**Problem**
Repeat the passage below about the Boston Public Schools pausing district-mandated tests, word for word and in full.
═════ Supplied passage ═════
Now here is good news!
The new superintendent of the Boston Public Schools Brenda Casellius announced a reduction of district tests.
This does not affect the state-mandated tests, but it is a welcome acknowledgement that students need more instruction, not more testing.
School Superintendent Brenda Cassellius has announced a moratorium on district-mandated standardized tests, according to a Sept. 19 memo to school leaders.
To read the memo, click here.
“For this school year, we will take a pause in requiring that schools administer specific assessments,” the memo says.
It also announces an end to “End-of-Year” district assessments in English Language Arts and math, and says BPS will stop giving the Terra Nova standardized test to students in grades four and five. That test has been used to decide which students should be invited to Advanced Work Class (AWC) for the following year. The Terra Nova will still be given in third grade as a gateway to AWC in grade four.
═════ Supplied material ═════
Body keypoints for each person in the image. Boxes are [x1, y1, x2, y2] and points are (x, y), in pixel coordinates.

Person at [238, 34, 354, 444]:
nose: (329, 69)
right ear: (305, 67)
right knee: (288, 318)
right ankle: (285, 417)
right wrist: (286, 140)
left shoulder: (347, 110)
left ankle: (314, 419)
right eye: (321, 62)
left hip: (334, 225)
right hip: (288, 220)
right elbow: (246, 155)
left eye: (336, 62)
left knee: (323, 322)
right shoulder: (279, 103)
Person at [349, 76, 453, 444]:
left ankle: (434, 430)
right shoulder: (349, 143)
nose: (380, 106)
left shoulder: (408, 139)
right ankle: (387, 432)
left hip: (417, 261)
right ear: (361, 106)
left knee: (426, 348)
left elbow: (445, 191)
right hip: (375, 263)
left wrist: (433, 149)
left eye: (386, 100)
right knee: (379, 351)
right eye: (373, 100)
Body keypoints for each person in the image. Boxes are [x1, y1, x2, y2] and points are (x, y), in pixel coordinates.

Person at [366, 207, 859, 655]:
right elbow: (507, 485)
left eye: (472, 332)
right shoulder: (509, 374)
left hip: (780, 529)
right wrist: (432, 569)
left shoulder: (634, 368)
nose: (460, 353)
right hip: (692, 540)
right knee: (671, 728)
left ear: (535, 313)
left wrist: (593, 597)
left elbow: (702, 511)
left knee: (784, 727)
═════
═════ Supplied material ═════
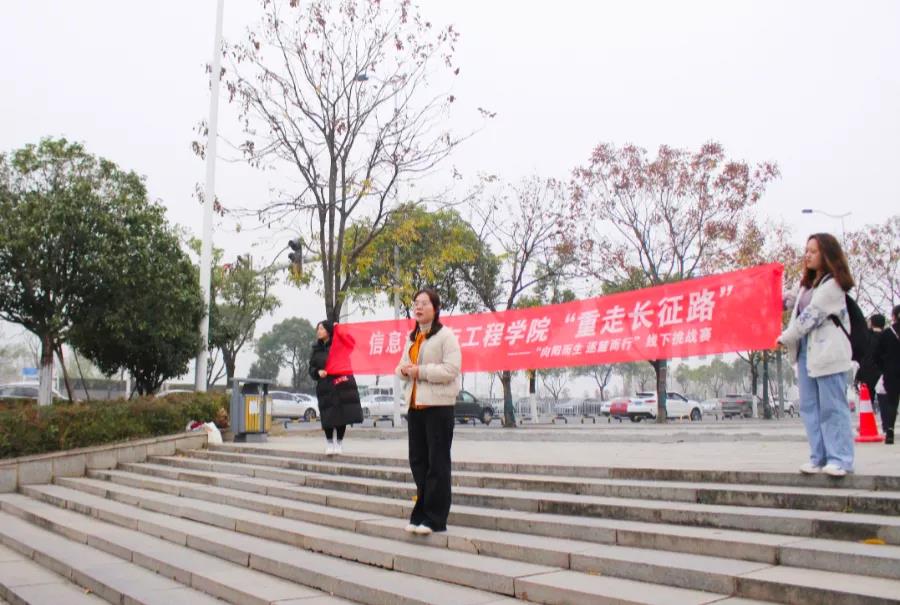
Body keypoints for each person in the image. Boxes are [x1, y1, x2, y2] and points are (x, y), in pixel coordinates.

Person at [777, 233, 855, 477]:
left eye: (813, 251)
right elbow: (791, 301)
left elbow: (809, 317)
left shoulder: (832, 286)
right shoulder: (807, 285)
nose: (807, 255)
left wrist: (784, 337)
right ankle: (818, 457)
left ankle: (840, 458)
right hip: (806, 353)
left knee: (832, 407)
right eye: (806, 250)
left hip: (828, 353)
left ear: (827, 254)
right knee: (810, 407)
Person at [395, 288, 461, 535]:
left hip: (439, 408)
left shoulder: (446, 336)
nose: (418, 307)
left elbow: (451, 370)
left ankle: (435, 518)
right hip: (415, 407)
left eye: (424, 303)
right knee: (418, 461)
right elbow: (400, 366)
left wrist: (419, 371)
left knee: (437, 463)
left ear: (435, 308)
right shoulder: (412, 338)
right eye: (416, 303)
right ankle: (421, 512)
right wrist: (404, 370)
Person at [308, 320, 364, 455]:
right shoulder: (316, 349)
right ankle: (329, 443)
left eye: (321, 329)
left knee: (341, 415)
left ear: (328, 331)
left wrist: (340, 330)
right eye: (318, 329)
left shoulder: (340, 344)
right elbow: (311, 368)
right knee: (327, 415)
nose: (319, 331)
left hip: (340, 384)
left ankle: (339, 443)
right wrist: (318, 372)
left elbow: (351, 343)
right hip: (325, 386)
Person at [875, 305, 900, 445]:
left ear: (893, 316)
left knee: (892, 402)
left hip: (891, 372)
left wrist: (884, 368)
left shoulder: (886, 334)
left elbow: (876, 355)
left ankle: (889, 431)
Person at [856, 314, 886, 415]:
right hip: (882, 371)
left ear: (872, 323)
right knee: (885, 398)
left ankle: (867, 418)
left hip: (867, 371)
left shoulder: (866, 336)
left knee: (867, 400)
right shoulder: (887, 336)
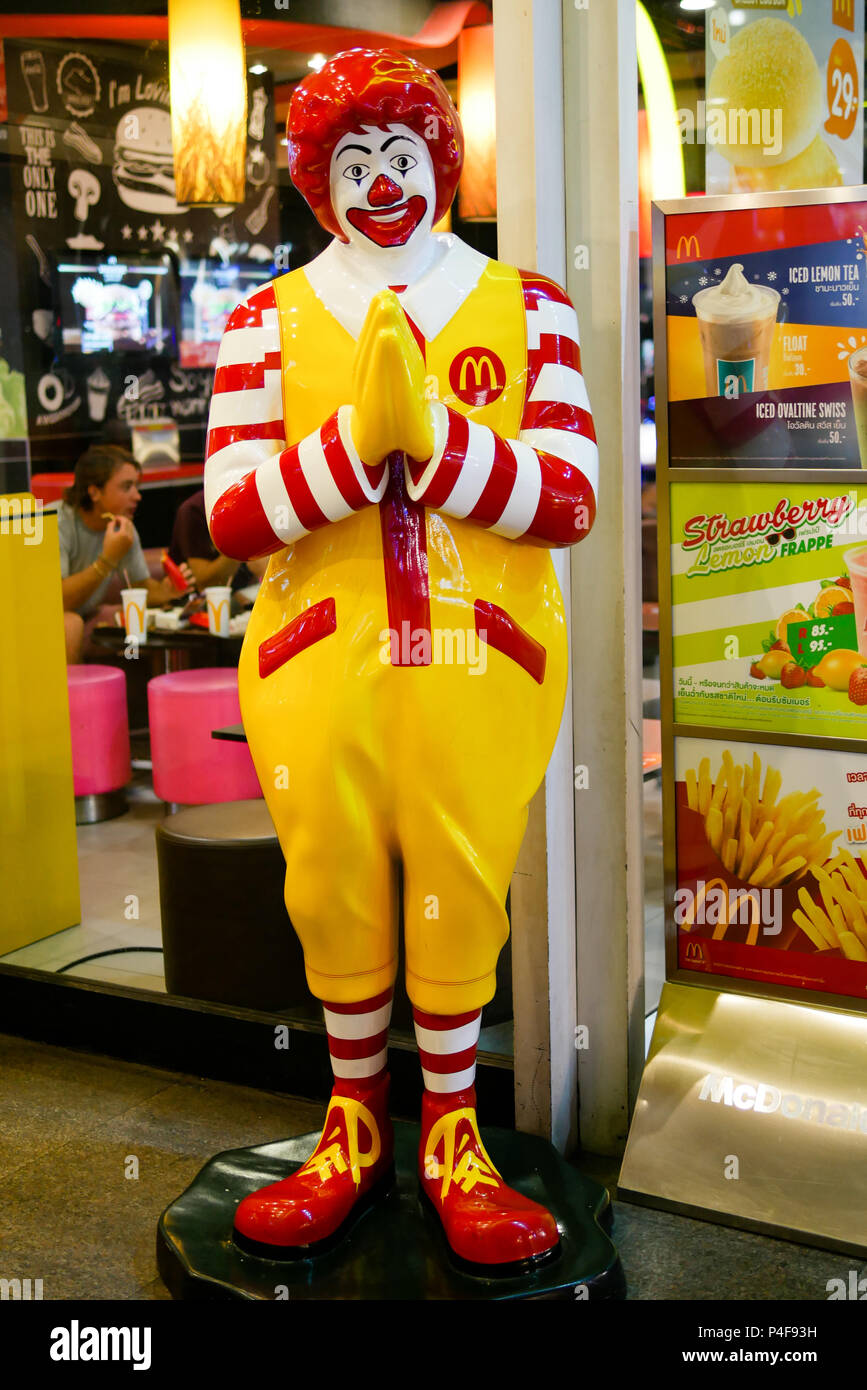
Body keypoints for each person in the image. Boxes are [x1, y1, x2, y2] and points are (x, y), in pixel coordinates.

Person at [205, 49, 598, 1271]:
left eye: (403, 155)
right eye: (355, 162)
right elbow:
═════
═════ Supplied material ═════
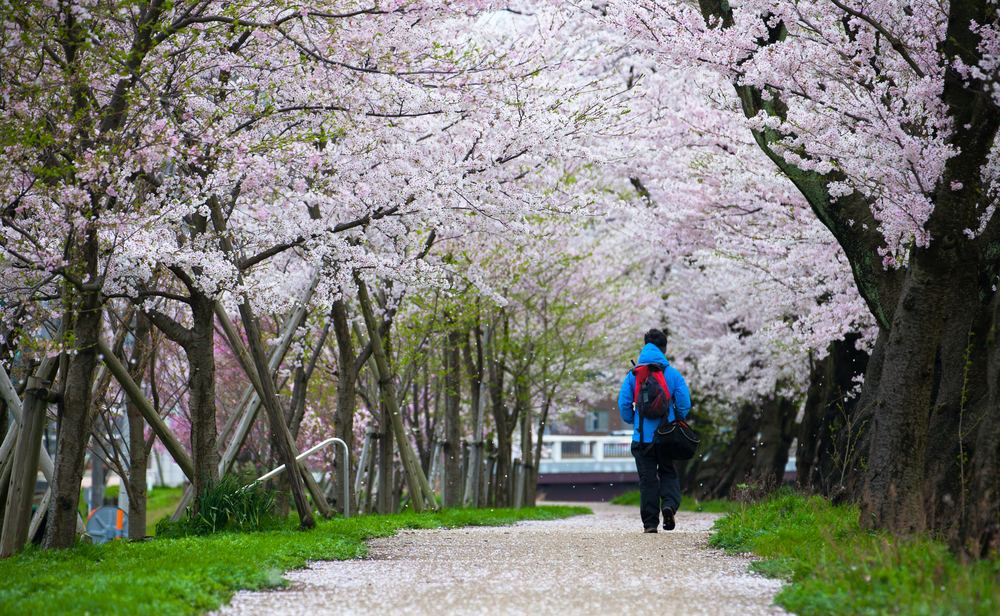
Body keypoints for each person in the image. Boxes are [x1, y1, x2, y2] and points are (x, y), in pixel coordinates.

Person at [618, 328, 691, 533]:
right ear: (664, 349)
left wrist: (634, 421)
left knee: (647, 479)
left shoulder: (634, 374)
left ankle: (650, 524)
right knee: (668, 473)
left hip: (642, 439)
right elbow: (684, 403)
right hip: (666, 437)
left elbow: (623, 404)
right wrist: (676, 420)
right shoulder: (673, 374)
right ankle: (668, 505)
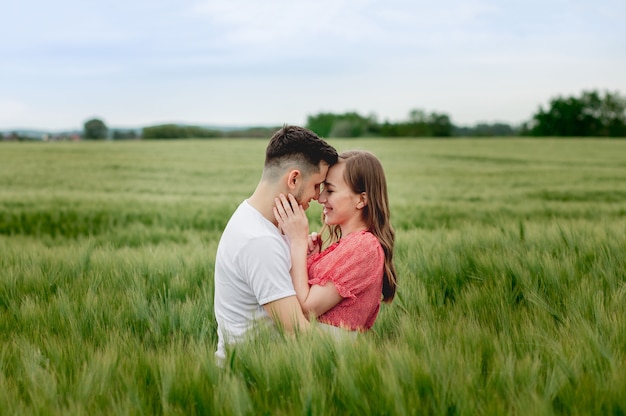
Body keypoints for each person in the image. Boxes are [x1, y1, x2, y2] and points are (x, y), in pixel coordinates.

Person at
═════
**Your response**
Now here is good news!
The new superintendent of the Boston Public Schools Brenda Casellius announced a reduction of district tests.
This does not affect the state-mandated tests, but it is a welcome acknowledgement that students need more instruction, not more testing.
School Superintendent Brenda Cassellius has announced a moratorium on district-mandated standardized tests, according to a Sept. 19 memo to school leaders.
To read the memo, click here.
“For this school year, we will take a pause in requiring that schools administer specific assessments,” the memo says.
It also announces an end to “End-of-Year” district assessments in English Language Arts and math, and says BPS will stop giving the Terra Nova standardized test to students in grades four and five. That test has been used to decide which students should be invited to Advanced Work Class (AWC) for the following year. The Terra Nova will still be given in third grade as a gateway to AWC in grade four.